* [Written instruction]: In the rows below, change "Position" to "Rank" and write every line out again, otherwise unchanged and without the pictures.

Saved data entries
■ ■ ■ ■ ■
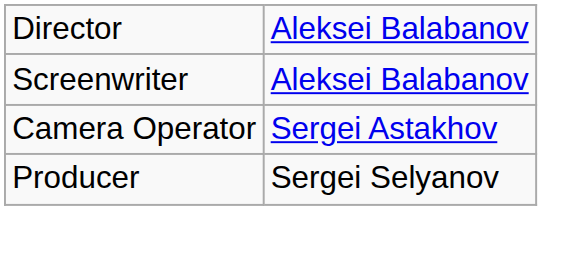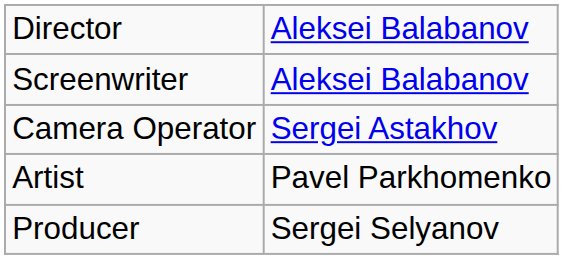+ row: Artist | Pavel Parkhomenko
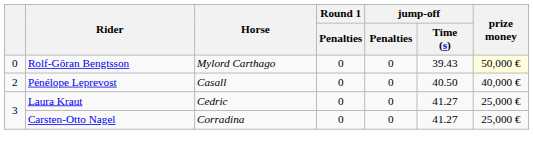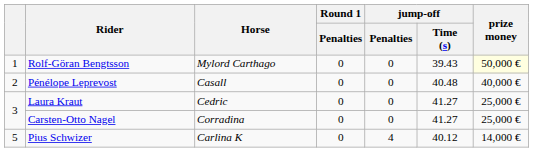Rolf-Göran Bengtsson | column 1: 0 -> 1
Pénélope Leprevost | jump-off / Time (s): 40.50 -> 40.48
+ row: 5 | Pius Schwizer | Carlina K | 0 | 4 | 40.12 | 14,000 €
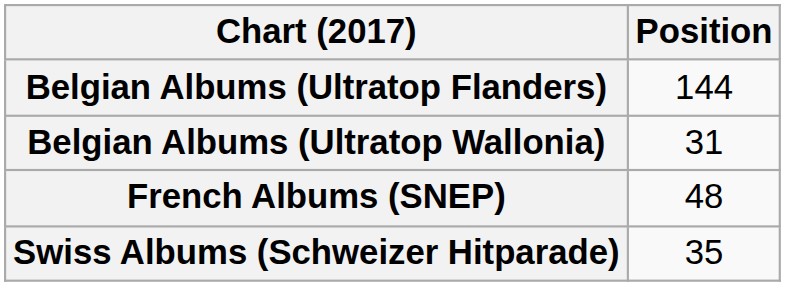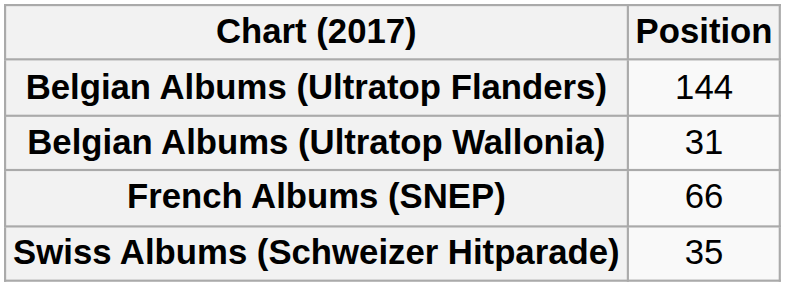French Albums (SNEP) | Position: 48 -> 66
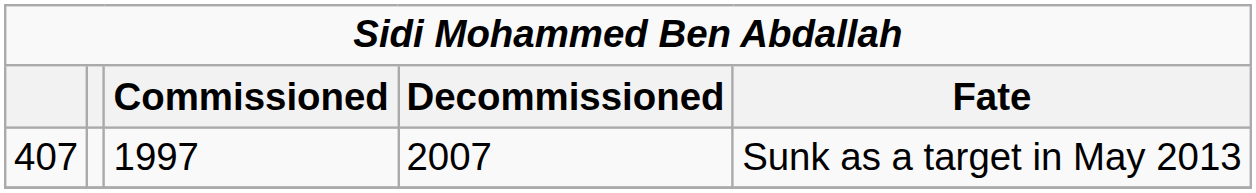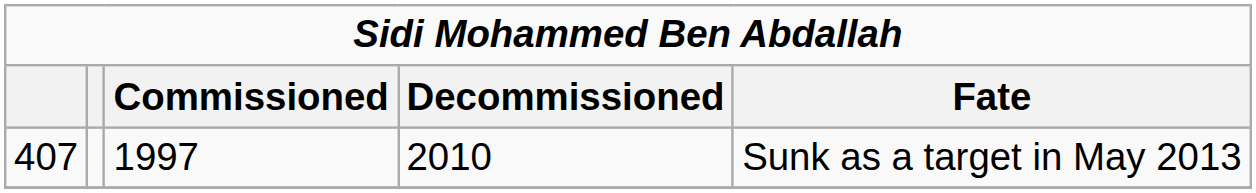407 | Decommissioned: 2007 -> 2010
■ ■ ■ ■ ■
* [Reply]:
+ row: Artist | Pavel Parkhomenko
Rolf-Göran Bengtsson | column 1: 0 -> 1
Pénélope Leprevost | jump-off / Time (s): 40.50 -> 40.48
+ row: 5 | Pius Schwizer | Carlina K | 0 | 4 | 40.12 | 14,000 €
French Albums (SNEP) | Rank: 48 -> 66
407 | Decommissioned: 2007 -> 2010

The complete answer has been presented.